L’étude est la revanche de celui qui n’a ni la force, ni les grands espaces. Depuis toujours, les Romands sont curieux. En outre, ils ont développé des écoles qui accueillent le monde entier. Le goût de l’apprentissage et du savoir circule dans une région qui embrasse tout le spectre de la connaissance, de la plus simple à la plus pointue. Pôles d’excellence, centres de recherche, instituts, universités, laboratoires culturels, partout foisonnent et se mêlent les intelligences internationales et romandes de premier plan.
Ce constat trouve différentes déclinaisons à la télévision. Les programmes, d’abord, peuvent raconter les savoirs, les transmettre, donner l’envie de la découverte, en utilisant les différents rythmes aujourd’hui disponibles et les mieux adaptés aux différents médias.
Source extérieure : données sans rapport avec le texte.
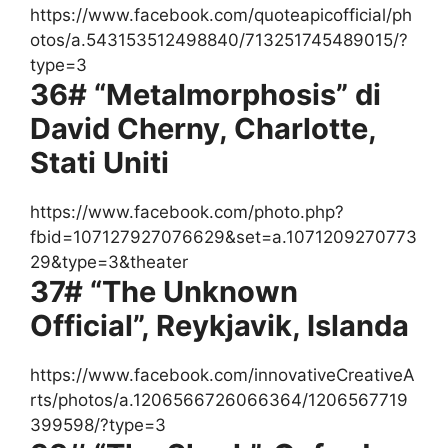
https://www.facebook.com/quoteapicofficial/ph
otos/a.543153512498840/713251745489015/?
type=3
36# “Metalmorphosis” di
David Cherny, Charlotte,
Stati Uniti
https://www.facebook.com/photo.php?
fbid=107127927076629&set=a.1071209270773
29&type=3&theater
37# “The Unknown
Official”, Reykjavik, Islanda
https://www.facebook.com/innovativeCreativeA
rts/photos/a.1206566726066364/1206567719
399598/?type=3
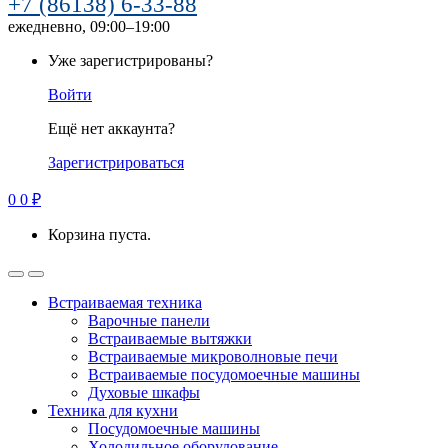
+7 (86138) 6-33-88
ежедневно, 09:00–19:00
Уже зарегистрированы?
Войти
Ещё нет аккаунта?
Зарегистрироваться
0
0
₽
Корзина пуста.
Встраиваемая техника
Варочные панели
Встраиваемые вытяжки
Встраиваемые микроволновые печи
Встраиваемые посудомоечные машины
Духовые шкафы
Техника для кухни
Посудомоечные машины
Холодильное оборудование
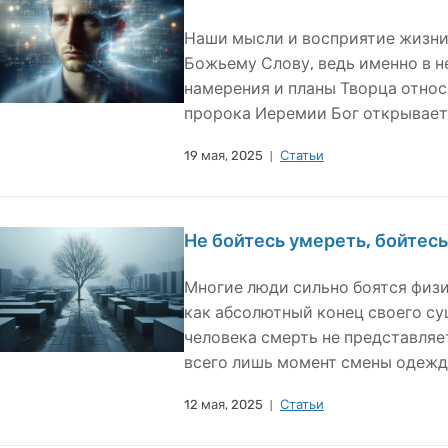
Наши мысли и восприятие жизни
Божьему Слову, ведь именно в 
намерения и планы Творца относи
пророка Иеремии Бог открывает 
19 мая, 2025
Статьи
Не бойтесь умереть, бойтесь
Многие люди сильно боятся физ
как абсолютный конец своего с
человека смерть не представляе
всего лишь момент смены одежды
12 мая, 2025
Статьи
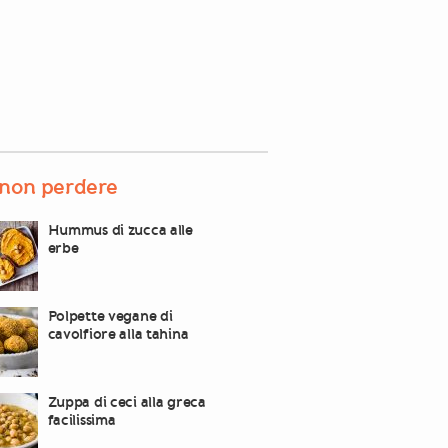
non perdere
Hummus di zucca alle
erbe
Polpette vegane di
cavolfiore alla tahina
Zuppa di ceci alla greca
facilissima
La plate-forme « tsrdecouverte.ch » donne quelques illustrations de ce potentiel. Mais le savoir c’est aussi le savoir-faire, audiovisuel dans notre cas. La TSR investit plus de dix millions de francs par année dans ses équipements et la formation de ses collaborateurs. Parce que sa responsabilité est aussi de garantir à la Suisse romande une capacité de production audiovisuelle à la hauteur de ce que la globalisation déjà évoquée offre aujourd’hui. Et parce qu’une région qui affaiblit sa capacité de production audiovisuelle affaiblit aussi sa mémoire.

On ne naît pas romand, on le devient !

Enfin, et c’est l’un des enseignements les plus marquants de la réflexion de Cherix, « on ne naît pas romand, on le devient ».
On naît ou on « est », c’est selon, d’un village, d’une ville, d’un canton. Mais pour chaque Romand, la conscience de faire partie d’un espace historique, linguistique et culturel commun est le fruit de la rencontre des autres et de soi, au travers de multiples expériences. Il y a dans cette connivence et ces liens pourtant forts quelque chose qui tient du processus, de l’évolution, voire de l’intégration. D’un chemin parcouru, rythmé par des séquences scolaires, familiales et professionnelles. Et évidemment médiatiques. Les médias, particulièrement la télévision et la radio « suisses romandes » sont les relais essentiels et le creuset de cette culture partagée, d’un sentiment d’appartenance, toujours à faire, toujours renouvelés.
Parlons-en ! Ce livre est une contribution au débat public.